Di Chris Mullington, The Story of Food evidenzia anomalie e malfunzionamenti del nostro sistema alimentare, parla del rapporto tra l’uomo e la terra, della condizione dell’agricoltura, del lavoro sporco delle industrie di pesticidi, della perdita di quasi il 75% di varietà diverse di frutta e ortaggi. Il tutto in 6 minuti, grazie a didascalie semplici ed illustrazioni vivaci.
Quello che avete appena visto è il trailer di Chandi’s Fortress, un film a budget zero girato su videocassette riciclate, con una telecamera a mano. Il film, che parla della lotta per la difesa dell’area naturale di Chandigarh, in India, è stato selezionato per il Green Lifestyle Film Festival a Los Angeles.
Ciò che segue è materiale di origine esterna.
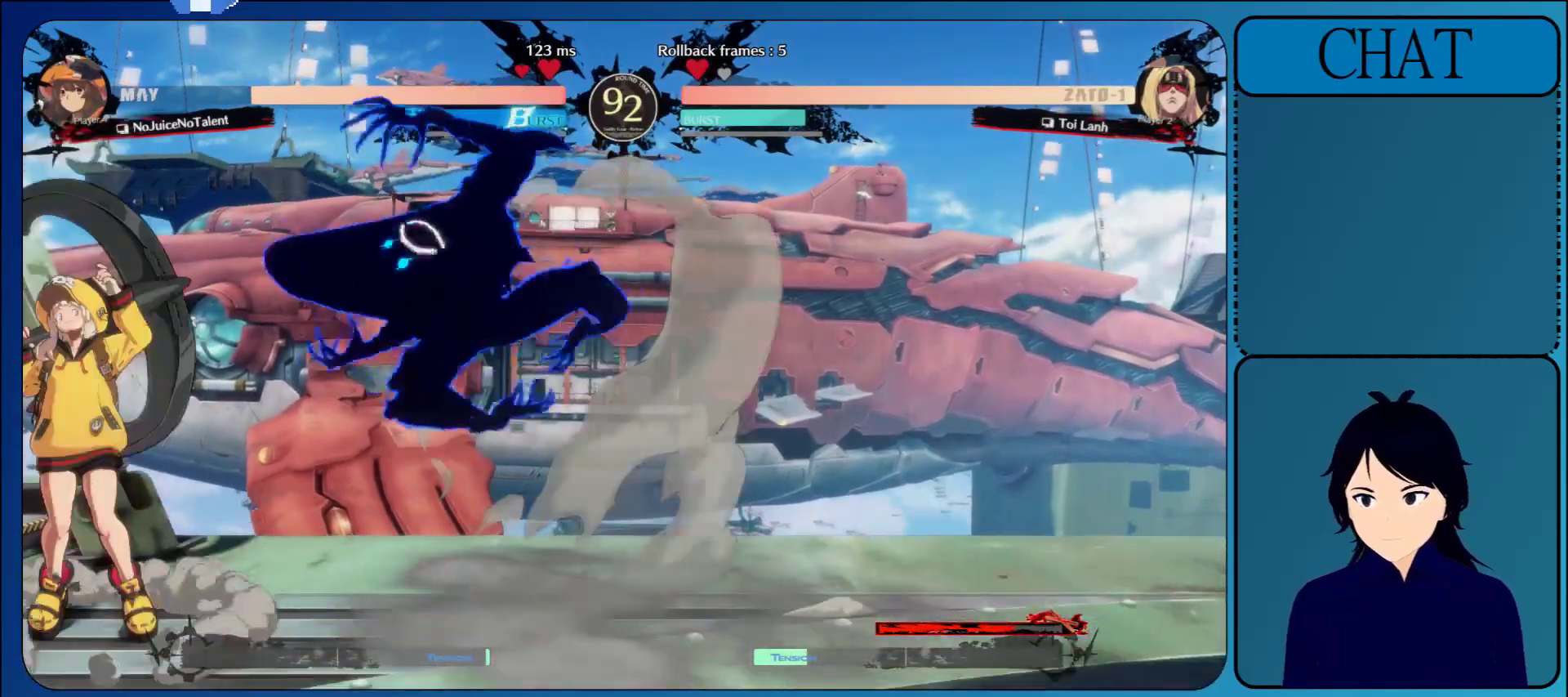
{"buttons": [], "left_stick": "left", "events": [[33, "R1", "up"], [83, "R1", "down"], [200, "R1", "up"], [250, "R1", "down"], [400, "R1", "up"], [500, "left_stick", "left"]]}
Chandi’s Fortress, di Gaurav Chabra, racconta la storia della difesa del patrimonio naturale di Chandi da parte degli abitanti, contro l’insensibilità dell’amministrazione, pronta a distruggere il territorio e a sacrificarne la bellezza ed il valore in nome della civilizzazione e dello sviluppo. Potete vedere il secondo video promozionale del film qui, ed augurare buona fortuna a Chandi’s Fortress e ai suoi guerrieri, che hanno già vinto la loro prima battaglia.
The edge of the sea è un documentario presentato all’ultima edizione dell’Ocean Film Festival di San Francisco, come Isla Holbox, di cui vi ho parlato la settimana scorsa. The edge of the sea documenta le vicende di un gruppo di pescatori di Porto Rico, impegnati a difendere le proprie spiagge ed il proprio diritto al lavoro dalla privatizzazione delle aree pubbliche e dallo sviluppo turistico costiero.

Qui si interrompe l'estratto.